Von Konstantin Kaiser

Ich habe wiederholt über Herbert Kuhner geschrieben, so 1998 im Nachwort zu seinem großen Gedichtband „Liebe zu Österreich/Love of Austria“ und 2015 aus Anlass der Verleihung des Theodor Kramer Preises für Schreiben im Widerstand und im Exil an ihn. Weniger bekannt ist vielleicht mein Beitrag über ihn im Metzler Lexikon der deutsch-jüdischen Literatur. (Hg. von Andreas B. Kilcher. Stuttgart, Weimar 2000). In ihm versuchte ich, so problematisch dies sein mag, dem „Jüdischen“ in Kuhners Werk nachzugehen.

Herbert Kuhner, jüdischer Herkunft, aber katholisch erzogen, konnte mit seiner Mutter 1939 nach Großbritannien, 1940 in die USA flüchten. Er studierte Sprachen an der Columbia University in New York und kehrte 1963 nach Wien zurück.

Bis heute schreibt er, der sich durchaus als österreichischer Schriftsteller versteht, in englischer Sprache. Mitunter übersetzt er seine eigenen Arbeiten ins Deutsche, meist jedoch fungiert er als Übersetzer vom Deutschen ins Englische, so bei der von ihm mitherausgegebenen wichtigen Anthologie jüdischer Lyrik der Gegenwart aus Österreich „Wären die Wände zwischen uns aus Glas/If the Walls Between Us Were Made of Glass“ (1992).

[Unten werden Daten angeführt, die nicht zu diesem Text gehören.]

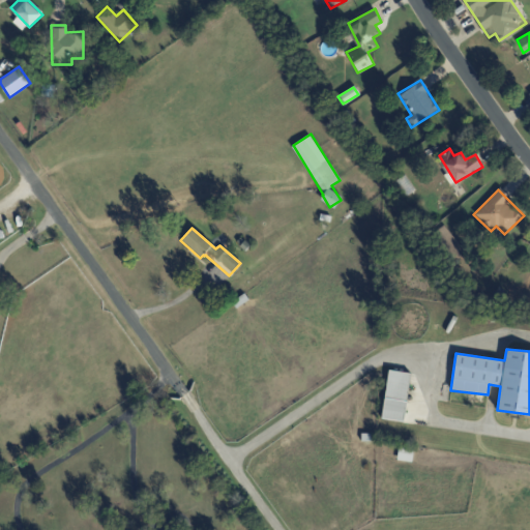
[(381,418),(404,421),(409,374),(386,372),(381,418)]
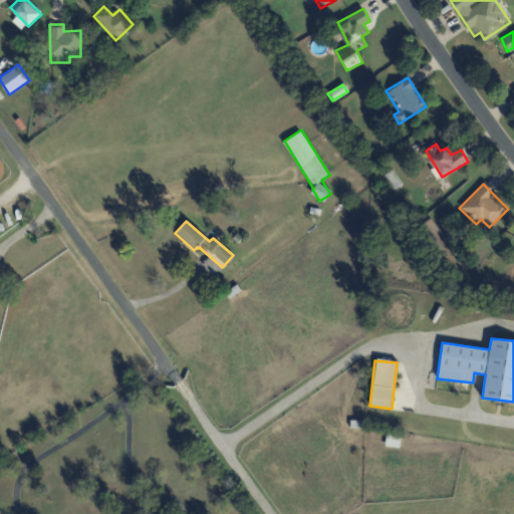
[(384,446),(400,448),(401,436),(387,434),(384,446)]
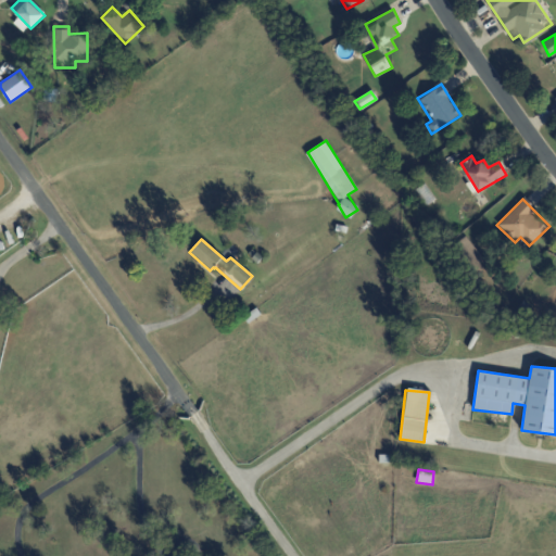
All buildings are outlined.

Kuhners literarisches Werk ist ohne Beziehung auf die klassische deutsche Philosophie und Literatur, aber auch fast ohne Zusammenhang mit der näherliegenden Kultur des Fin de siècle in Wien. Spezifisch Jüdisches im Sinne einer überlieferten Spiritualität oder eines durch Jahrhunderte der Unterdrückung erworbenen Humors wird von ihm nicht angesprochen. Am ehesten findet sich Kuhner verbunden mit jener deutschsprachigen Exilliteratur, die nach 1945 in einer Situation des auf Dauer gestellten Exils entstanden ist.

Die Kultur des Landes, in dem er lebt, ist für ihn eine offene Frage: Sein Blick auf die nationalsozialistische Vergangenheit, die noch gar nicht vergangen ist, geht von der Erwartung einer Gegenwart aus, die sich mit den Resultaten dieser Vergangenheit nicht abfindet, sie nicht beschönigt, verwischt, sondern restlose Aufklärung über die NS-Periode gerade darum sucht, um sich aus dem trüben Zwielicht des Postfaschismus endlich herauszuarbeiten.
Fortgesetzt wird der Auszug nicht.